WRITTEN INSTRUCTION ->
Copy the rows from their very first line through the line that contains "v(15, 6.97) *", including both ends. Leave the pictures out of your copy.

Stored records ->

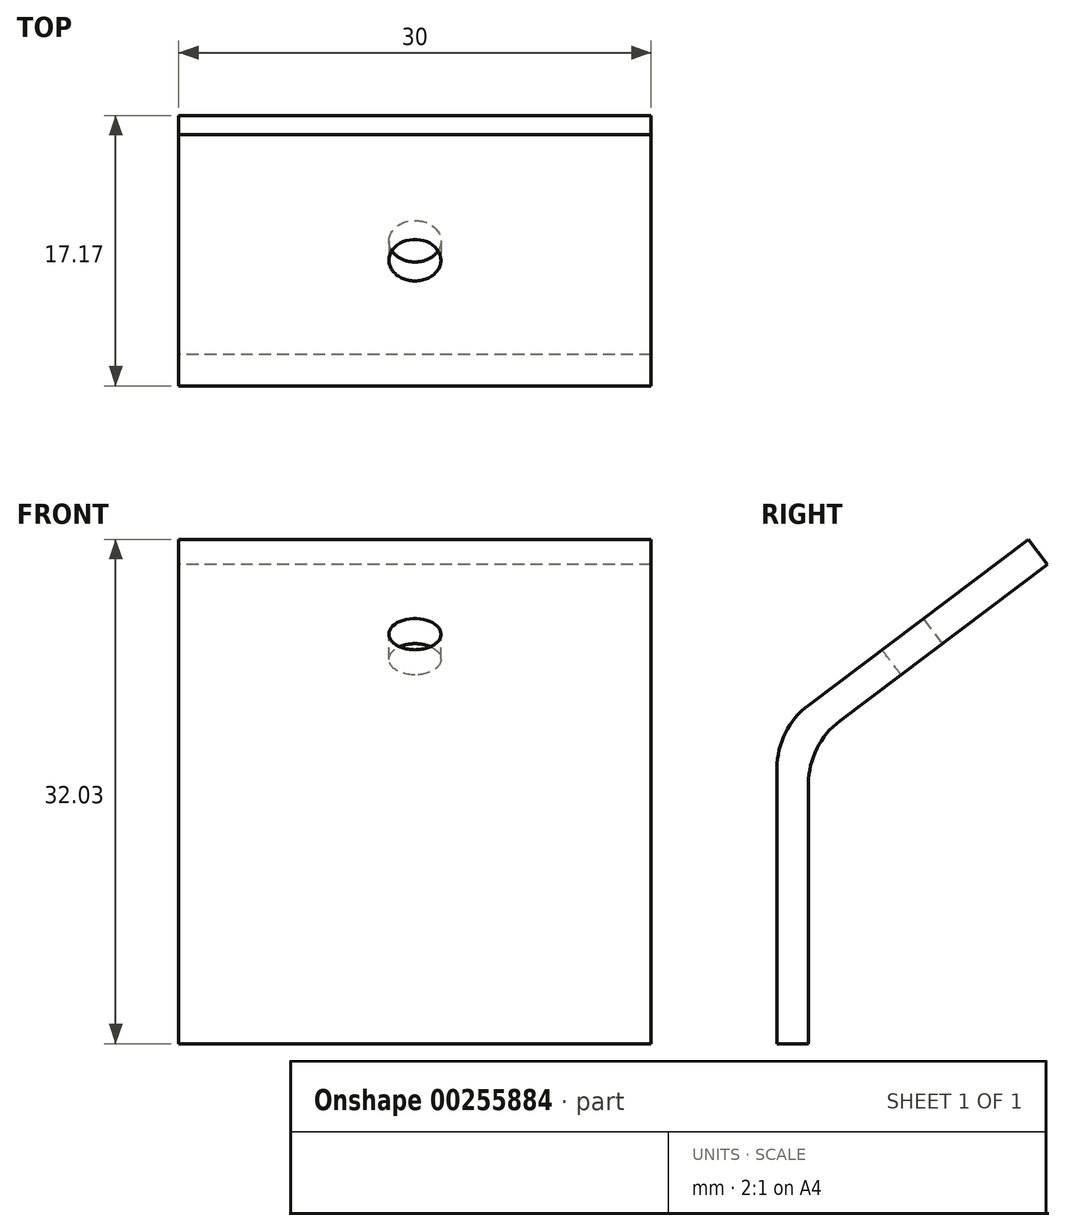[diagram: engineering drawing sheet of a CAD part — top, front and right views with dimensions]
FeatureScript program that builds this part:
annotation { "Feature Type Name" : "Feature", "Feature Type Description" : "" }
export const myFeature = defineFeature(function(context is Context, id is Id, definition is map)
    precondition{}
    {
        {
            var Q0;
            Q0=qCreatedBy(makeId("Right.planeOp"),FACE);
            var sketch = newSketch(context, id + "F0", { "sketchPlane" : qUnion([Q0])});
            skLineSegment(sketch, "E0", {"start": v(-15.97, -3.83) * mm, "end": v(-15.97, 16.17) * mm});
            skLineSegment(sketch, "E1", {"start": v(-15.97, 16.17) * mm, "end": v(0, 28.2) * mm});
            skLineSegment(sketch, "E2", {"start": v(0, 28.2) * mm, "end": v(1.2, 26.6) * mm});
            skLineSegment(sketch, "E3", {"start": v(1.2, 26.6) * mm, "end": v(-13.97, 15.17) * mm});
            skLineSegment(sketch, "E4", {"start": v(-13.97, 15.17) * mm, "end": v(-13.97, -3.83) * mm});
            skLineSegment(sketch, "E5", {"start": v(-13.97, -3.83) * mm, "end": v(-15.97, -3.83) * mm});
            skSolve(sketch);
        }
        {
            var Q0;
            Q0 = qSketchRegion(id + "F0", true);
            extrude(context, id + "F1", {"entities" : qUnion([Q0]), "depth" : 30 * mm});
        }
        {
            var Q0;
            Q0=makeQuery(id+"F1.opExtrude","SWEPT_FACE",FACE,{"disambiguationData":[OSD([sQuery(id+"F0.wireOp",EDGE,"E1")])]});
            var sketch = newSketch(context, id + "F2", { "sketchPlane" : qUnion([Q0])});
            skPoint(sketch, "E6", {"position": v(15, 6.97) * mm});
            skLineSegment(sketch, "E7", {"start": v(30, 6.97) * mm, "end": v(0, 6.97) * mm, "construction": true});
            skSolve(sketch);
        }
        {
            var Q0;
            Q0=sQuery(id+"F2.wireOp",VERTEX,"E6");
            var Q1;
            Q1=makeQuery(id+"F1.opExtrude","SWEPT_BODY",BODY,{"disambiguationData":[OSD([sQuery(id+"F0.wireOp",EDGE,"E0"),sQuery(id+"F0.wireOp",EDGE,"E1"),sQuery(id+"F0.wireOp",EDGE,"E2"),sQuery(id+"F0.wireOp",EDGE,"E3"),sQuery(id+"F0.wireOp",EDGE,"E4"),sQuery(id+"F0.wireOp",EDGE,"E5")])]});
            hole(context, id + "F3", {"style" : HoleStyle.SIMPLE, "endStyle" : HoleEndStyle.THROUGH, "holeDiameter" : 3.3 * mm, "tappedDepth" : 12 * mm, "tapClearance" : 3, "startFromSketch" : true, "locations" : qUnion([Q0]), "scope" : qUnion([Q1])});
        }
        {
            var Q0;
            Q0=makeQuery(id+"F1.opExtrude","SWEPT_EDGE",EDGE,{"disambiguationData":[OSD([sQuery(id+"F0.wireOp",EDGE,"E0"),sQuery(id+"F0.wireOp",EDGE,"E1")])]});
            var Q1;
            Q1=makeQuery(id+"F1.opExtrude","SWEPT_EDGE",EDGE,{"disambiguationData":[OSD([sQuery(id+"F0.wireOp",EDGE,"E3"),sQuery(id+"F0.wireOp",EDGE,"E4")])]});
            fillet(context, id + "F4", {"entities" : qUnion([Q0, Q1]), "radius" : 5 * mm, "tangentPropagation" : true, "allowEdgeOverflow" : false});
        }
    });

FULL ANSWER ->
[diagram: engineering drawing sheet of a CAD part — top, front and right views with dimensions]
FeatureScript program that builds this part:
annotation { "Feature Type Name" : "Feature", "Feature Type Description" : "" }
export const myFeature = defineFeature(function(context is Context, id is Id, definition is map)
    precondition{}
    {
        {
            var Q0;
            Q0=qCreatedBy(makeId("Right.planeOp"),FACE);
            var sketch = newSketch(context, id + "F0", { "sketchPlane" : qUnion([Q0])});
            skLineSegment(sketch, "E0", {"start": v(-15.97, -3.83) * mm, "end": v(-15.97, 16.17) * mm});
            skLineSegment(sketch, "E1", {"start": v(-15.97, 16.17) * mm, "end": v(0, 28.2) * mm});
            skLineSegment(sketch, "E2", {"start": v(0, 28.2) * mm, "end": v(1.2, 26.6) * mm});
            skLineSegment(sketch, "E3", {"start": v(1.2, 26.6) * mm, "end": v(-13.97, 15.17) * mm});
            skLineSegment(sketch, "E4", {"start": v(-13.97, 15.17) * mm, "end": v(-13.97, -3.83) * mm});
            skLineSegment(sketch, "E5", {"start": v(-13.97, -3.83) * mm, "end": v(-15.97, -3.83) * mm});
            skSolve(sketch);
        }
        {
            var Q0;
            Q0 = qSketchRegion(id + "F0", true);
            extrude(context, id + "F1", {"entities" : qUnion([Q0]), "depth" : 30 * mm});
        }
        {
            var Q0;
            Q0=makeQuery(id+"F1.opExtrude","SWEPT_FACE",FACE,{"disambiguationData":[OSD([sQuery(id+"F0.wireOp",EDGE,"E1")])]});
            var sketch = newSketch(context, id + "F2", { "sketchPlane" : qUnion([Q0])});
            skPoint(sketch, "E6", {"position": v(15, 6.97) * mm});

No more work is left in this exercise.